Светлана Левит - Культурология: Дайджест №1 / 2011
В работе Мамардашвили изложена, пожалуй, наиболее оригинальная «антисинтезная» концепция культурного процесса в Латинской Америке (в том, что касается того общего культурного ареала, который охватывает страны «бывшего СССР»). В среде отечественных латиноамериканистов-профессионалов позицию отрицания синтеза с наибольшей ясностью выразили представители Центра культурологии ИЛА РАН (Б.Ю. Субичус, П.А. Пичугин, Н.А. Шелешнева-Солодовникова). Эти исследователи склонны подчеркивать зависимость латиноамериканской культуры от европейской, они утверждают мысль о безусловной принадлежности Латинской Америки к ареалу западной цивилизации, рассматривают ее как периферийную зону данной цивилизации. Идея о том, что Латинская Америка представляет собой самостоятельное цивилизационное образование, таким образом решительно отвергается.

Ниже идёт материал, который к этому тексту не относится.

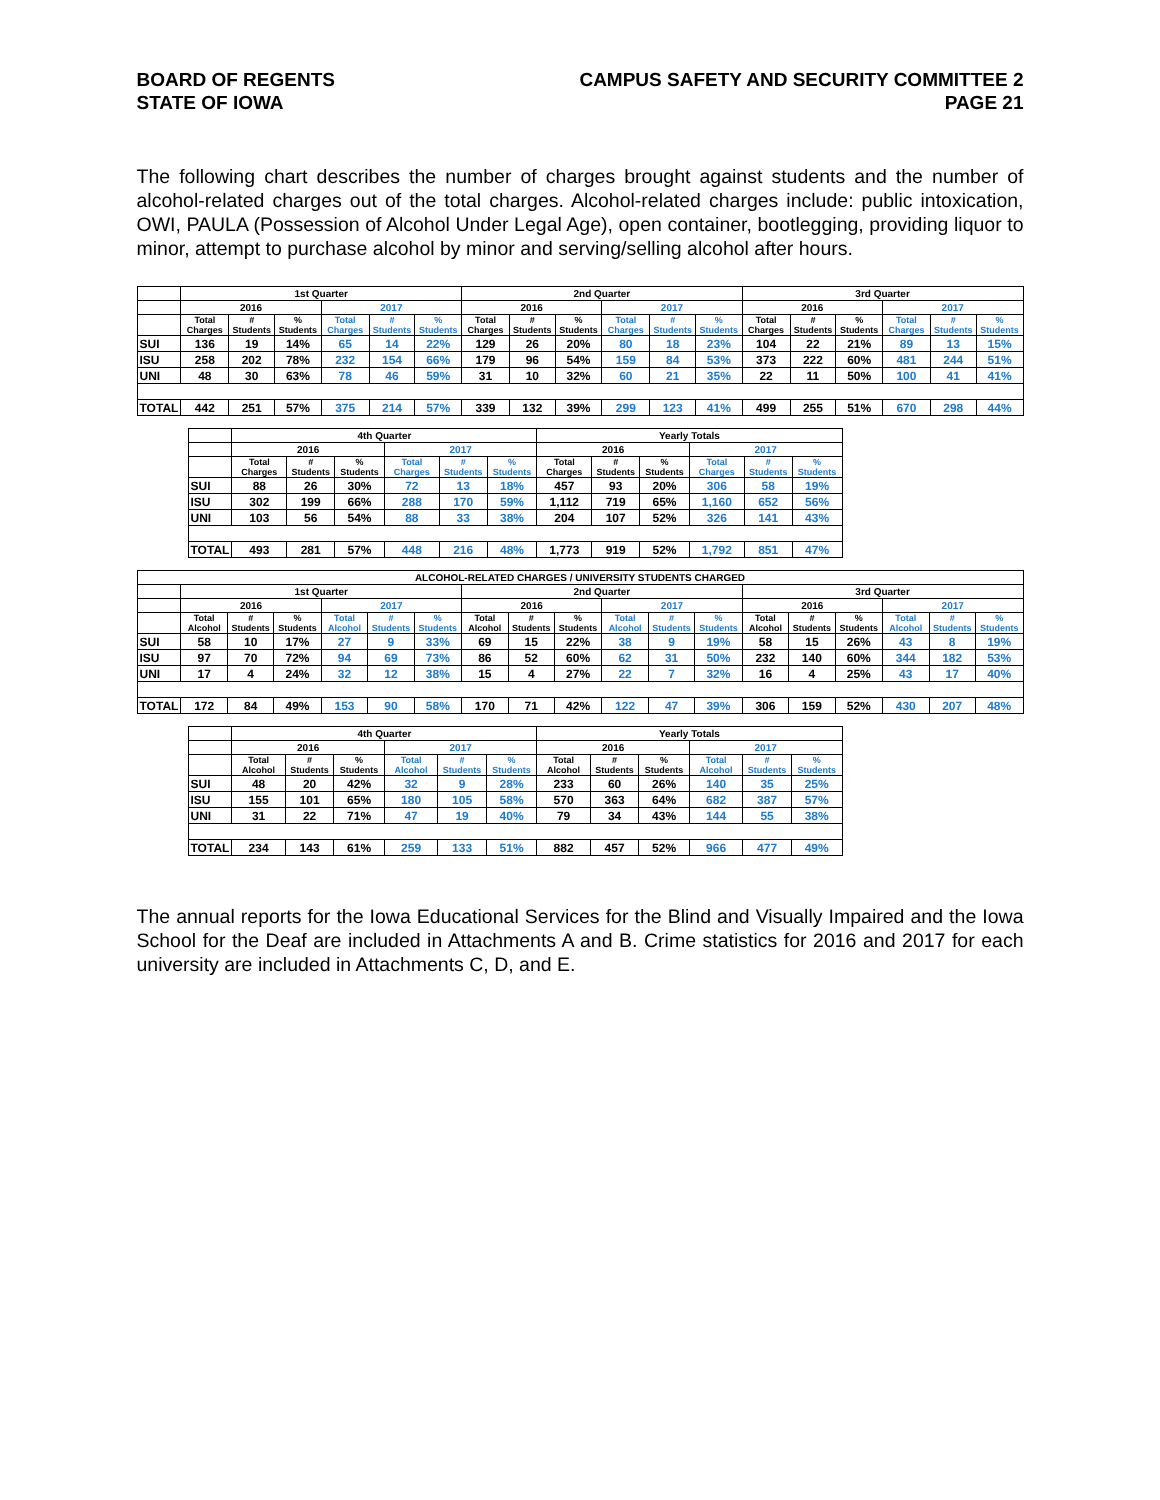BOARD OF REGENTS
STATE OF IOWA
CAMPUS SAFETY AND SECURITY COMMITTEE 2
PAGE 21
The following chart describes the number of charges brought against students and the number of alcohol-related charges out of the total charges. Alcohol-related charges include: public intoxication, OWI, PAULA (Possession of Alcohol Under Legal Age), open container, bootlegging, providing liquor to minor, attempt to purchase alcohol by minor and serving/selling alcohol after hours.
| | 1st Quarter | | | | | | 2nd Quarter | | | | | | 3rd Quarter | | | | | |
| --- | --- | --- | --- | --- | --- | --- | --- | --- | --- | --- | --- | --- | --- | --- | --- | --- | --- | --- |
| | 2016 | | | 2017 | | | 2016 | | | 2017 | | | 2016 | | | 2017 | | |
| | Total Charges | # Students | % Students | Total Charges | # Students | % Students | Total Charges | # Students | % Students | Total Charges | # Students | % Students | Total Charges | # Students | % Students | Total Charges | # Students | % Students |
| SUI | 136 | 19 | 14% | 65 | 14 | 22% | 129 | 26 | 20% | 80 | 18 | 23% | 104 | 22 | 21% | 89 | 13 | 15% |
| ISU | 258 | 202 | 78% | 232 | 154 | 66% | 179 | 96 | 54% | 159 | 84 | 53% | 373 | 222 | 60% | 481 | 244 | 51% |
| UNI | 48 | 30 | 63% | 78 | 46 | 59% | 31 | 10 | 32% | 60 | 21 | 35% | 22 | 11 | 50% | 100 | 41 | 41% |
| TOTAL | 442 | 251 | 57% | 375 | 214 | 57% | 339 | 132 | 39% | 299 | 123 | 41% | 499 | 255 | 51% | 670 | 298 | 44% |
| | 4th Quarter | | | | | | Yearly Totals | | | | | |
| --- | --- | --- | --- | --- | --- | --- | --- | --- | --- | --- | --- | --- |
| | 2016 | | | 2017 | | | 2016 | | | 2017 | | |
| | Total Charges | # Students | % Students | Total Charges | # Students | % Students | Total Charges | # Students | % Students | Total Charges | # Students | % Students |
| SUI | 88 | 26 | 30% | 72 | 13 | 18% | 457 | 93 | 20% | 306 | 58 | 19% |
| ISU | 302 | 199 | 66% | 288 | 170 | 59% | 1,112 | 719 | 65% | 1,160 | 652 | 56% |
| UNI | 103 | 56 | 54% | 88 | 33 | 38% | 204 | 107 | 52% | 326 | 141 | 43% |
| TOTAL | 493 | 281 | 57% | 448 | 216 | 48% | 1,773 | 919 | 52% | 1,792 | 851 | 47% |
| ALCOHOL-RELATED CHARGES / UNIVERSITY STUDENTS CHARGED | | | | | | | | | | | | | | | | | | |
| --- | --- | --- | --- | --- | --- | --- | --- | --- | --- | --- | --- | --- | --- | --- | --- | --- | --- | --- |
| | 1st Quarter | | | | | | 2nd Quarter | | | | | | 3rd Quarter | | | | | |
| | 2016 | | | 2017 | | | 2016 | | | 2017 | | | 2016 | | | 2017 | | |
| | Total Alcohol | # Students | % Students | Total Alcohol | # Students | % Students | Total Alcohol | # Students | % Students | Total Alcohol | # Students | % Students | Total Alcohol | # Students | % Students | Total Alcohol | # Students | % Students |
| SUI | 58 | 10 | 17% | 27 | 9 | 33% | 69 | 15 | 22% | 38 | 9 | 19% | 58 | 15 | 26% | 43 | 8 | 19% |
| ISU | 97 | 70 | 72% | 94 | 69 | 73% | 86 | 52 | 60% | 62 | 31 | 50% | 232 | 140 | 60% | 344 | 182 | 53% |
| UNI | 17 | 4 | 24% | 32 | 12 | 38% | 15 | 4 | 27% | 22 | 7 | 32% | 16 | 4 | 25% | 43 | 17 | 40% |
| TOTAL | 172 | 84 | 49% | 153 | 90 | 58% | 170 | 71 | 42% | 122 | 47 | 39% | 306 | 159 | 52% | 430 | 207 | 48% |
| | 4th Quarter | | | | | | Yearly Totals | | | | | |
| --- | --- | --- | --- | --- | --- | --- | --- | --- | --- | --- | --- | --- |
| | 2016 | | | 2017 | | | 2016 | | | 2017 | | |
| | Total Alcohol | # Students | % Students | Total Alcohol | # Students | % Students | Total Alcohol | # Students | % Students | Total Alcohol | # Students | % Students |
| SUI | 48 | 20 | 42% | 32 | 9 | 28% | 233 | 60 | 26% | 140 | 35 | 25% |
| ISU | 155 | 101 | 65% | 180 | 105 | 58% | 570 | 363 | 64% | 682 | 387 | 57% |
| UNI | 31 | 22 | 71% | 47 | 19 | 40% | 79 | 34 | 43% | 144 | 55 | 38% |
| TOTAL | 234 | 143 | 61% | 259 | 133 | 51% | 882 | 457 | 52% | 966 | 477 | 49% |
The annual reports for the Iowa Educational Services for the Blind and Visually Impaired and the Iowa School for the Deaf are included in Attachments A and B. Crime statistics for 2016 and 2017 for each university are included in Attachments C, D, and E.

Впервые данная система взглядов была поднята на уровень теоретического обобщения в сборнике «Латинская Америка и мировая культура»5. В ее основе – усиленная акцентировка реальных явлений: факта периферийного положения Латинской Америки в системе западной «субэкумены», слабой способности латиноамериканской культуры к самостоятельному формотворчеству, того обстоятельства, что формы, в которых выражал себя латиноамериканский дух, в подавляющем большинстве случаев заимствованы из Европы. При этом неповторимая оригинальность латиноамериканской культуры и искусства отнюдь не отрицается, однако для представителей данного направления речь идет о специфике в рамках принадлежности к западной традиции.
Таким образом, разница между сторонниками концепций синтеза и периферийности – не в признании или непризнании оригинальности латиноамериканской культуры (таковая признается всеми), а в разном решении вопроса о степени инакости данной культуры по сравнению с западноевропейской.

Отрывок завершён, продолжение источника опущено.